(User interface change data)
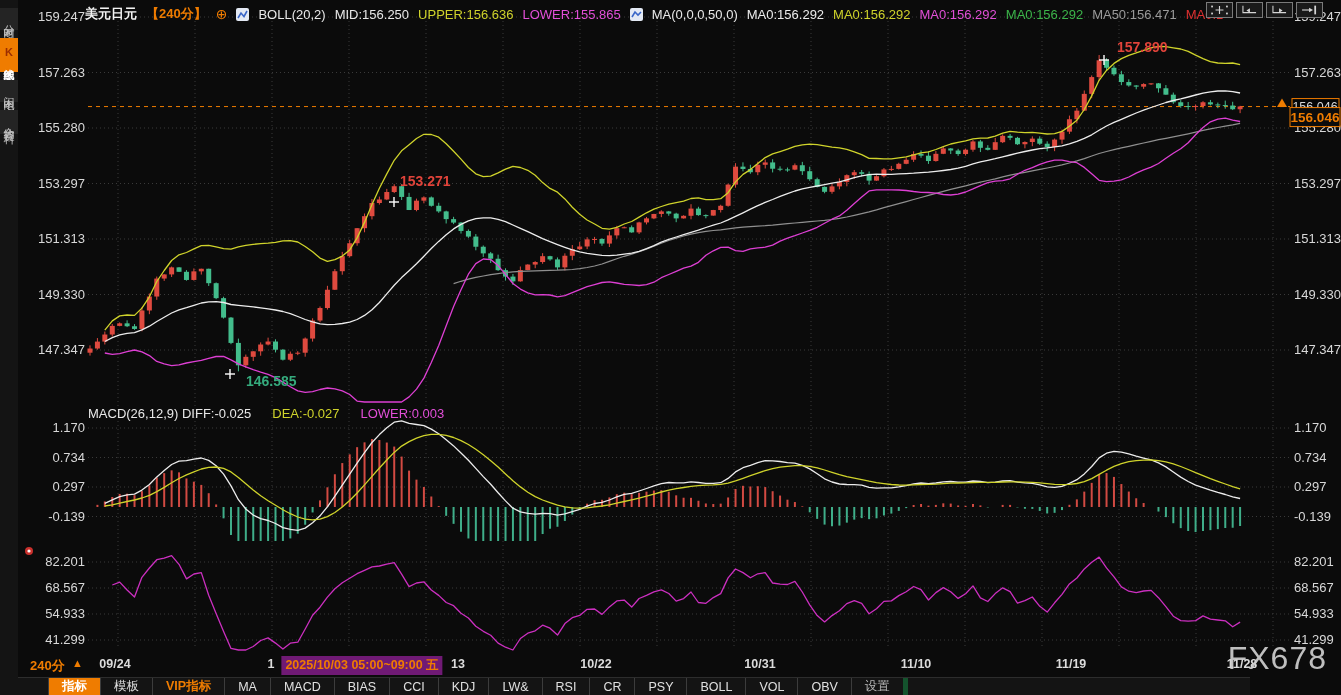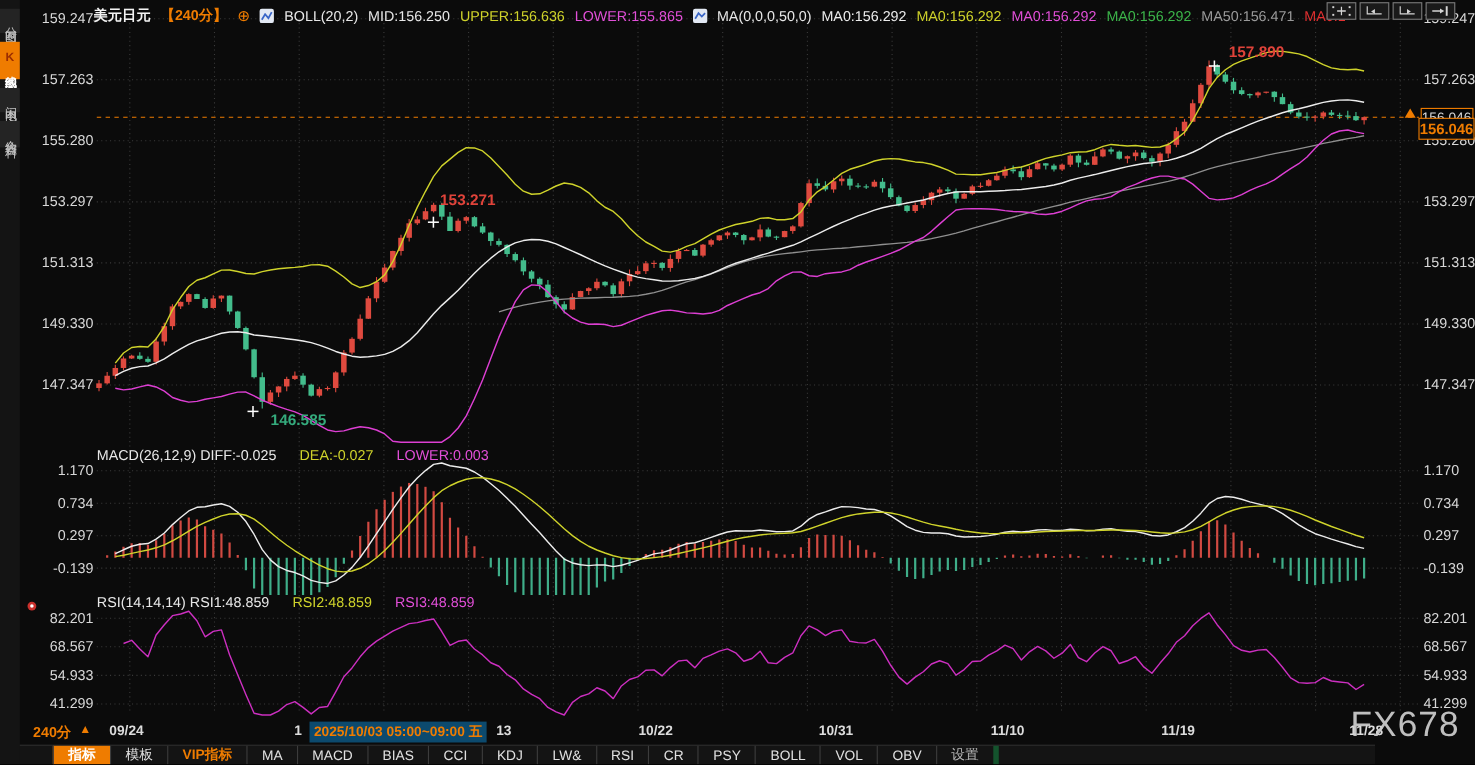"RSI(14,14,14) RSI1:48.859" div.panel-label { html: <div> <span><span>RSI(14,14,14)</span>&nbsp;<span>RSI1:48.859</span></span> <span>RSI2:48.859</span> <span>RSI3:48.859</span> </div> -> none }
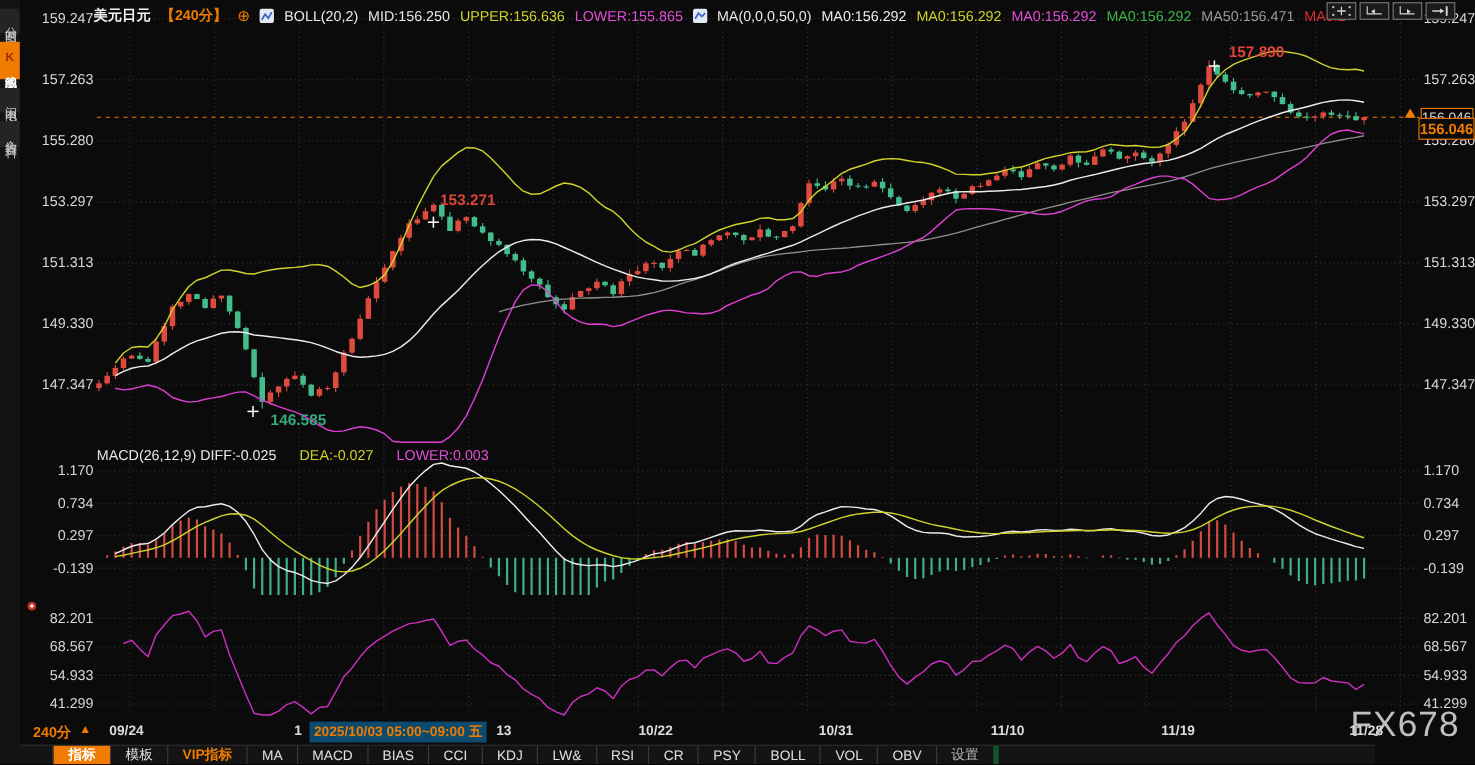"2025/10/03 05:00~09:00 五" .t-tick.hl { background: #0c4a6e -> #701a75 }
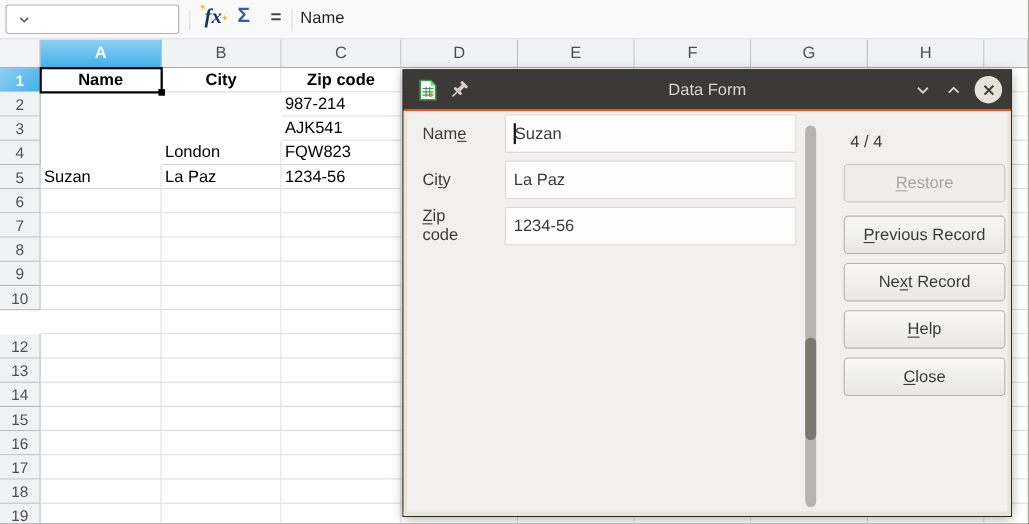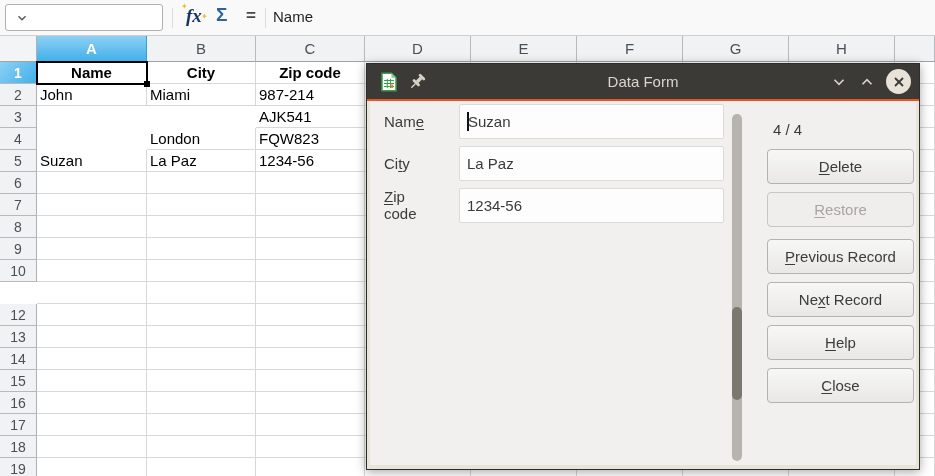"John" div.cell { html: <div>John</div> -> none }
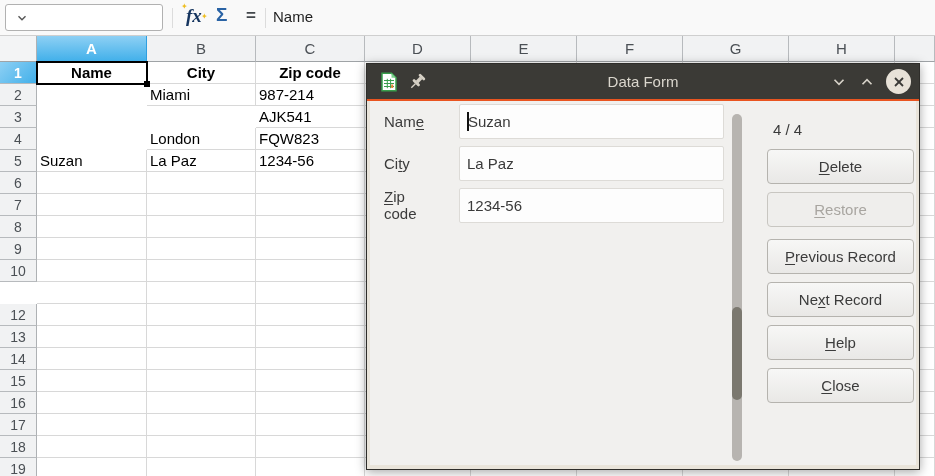"Miami" div.cell { html: <div>Miami</div> -> none }
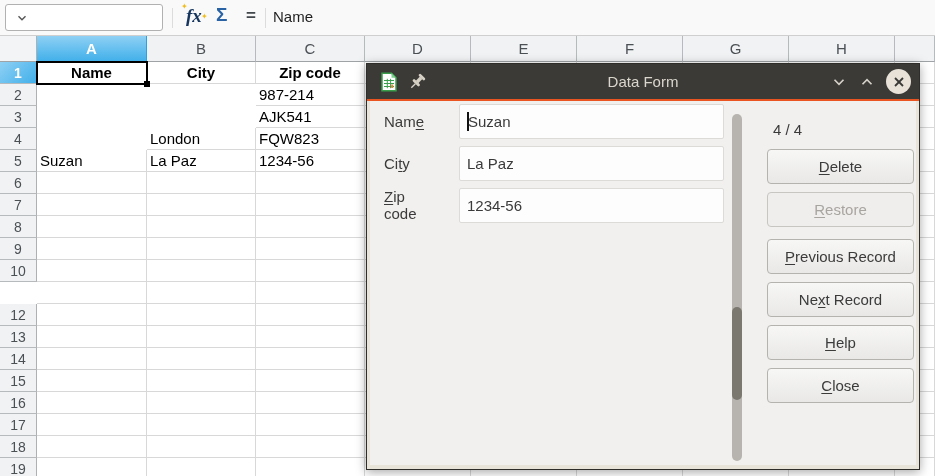"Delete" button.dbtn { html: <button><span></span><span>D</span><span>elete</span></button> -> none }
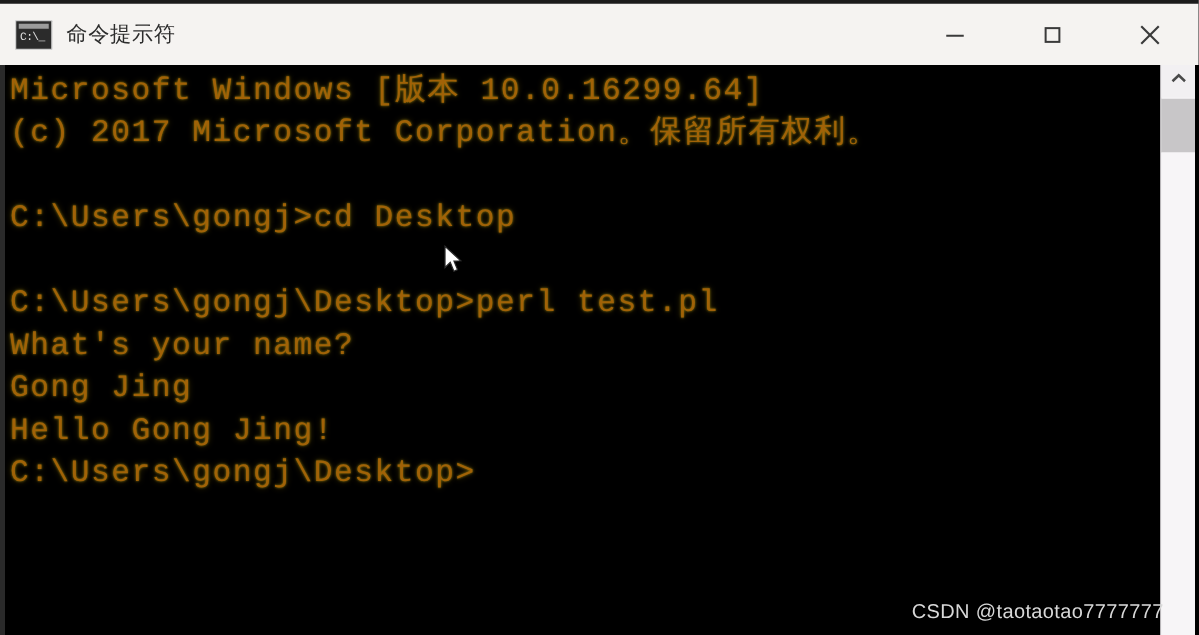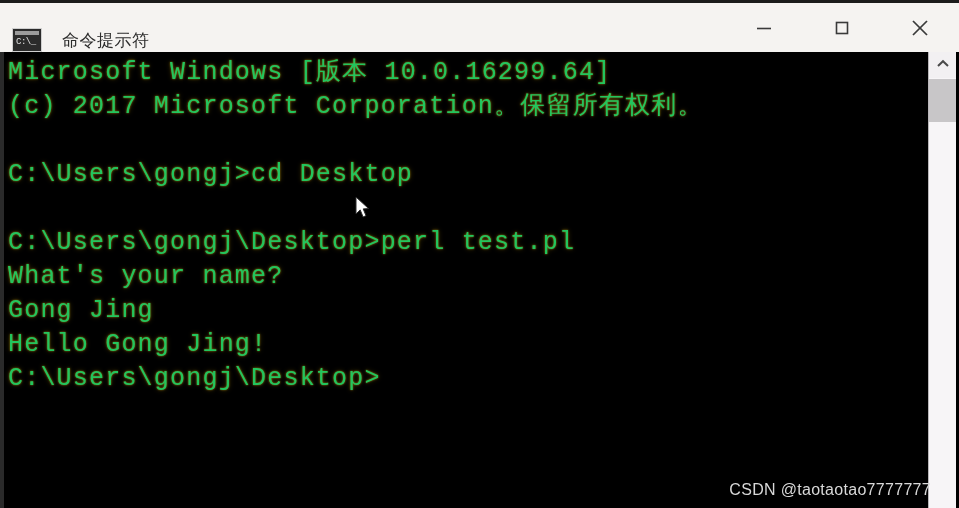"C:\_" #titlebar { align-items: flex-end -> center }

WHAT YOU WILL DO: What is needed is a word-for-word copy of the data above, free of any images.

ANSWER BOX:
"RSI(14,14,14) RSI1:48.859" div.panel-label { html: <div> <span><span>RSI(14,14,14)</span>&nbsp;<span>RSI1:48.859</span></span> <span>RSI2:48.859</span> <span>RSI3:48.859</span> </div> -> none }
"2025/10/03 05:00~09:00 五" .t-tick.hl { background: #0c4a6e -> #701a75 }
"John" div.cell { html: <div>John</div> -> none }
"Miami" div.cell { html: <div>Miami</div> -> none }
"Delete" button.dbtn { html: <button><span></span><span>D</span><span>elete</span></button> -> none }
"C:\_" #titlebar { align-items: flex-end -> center }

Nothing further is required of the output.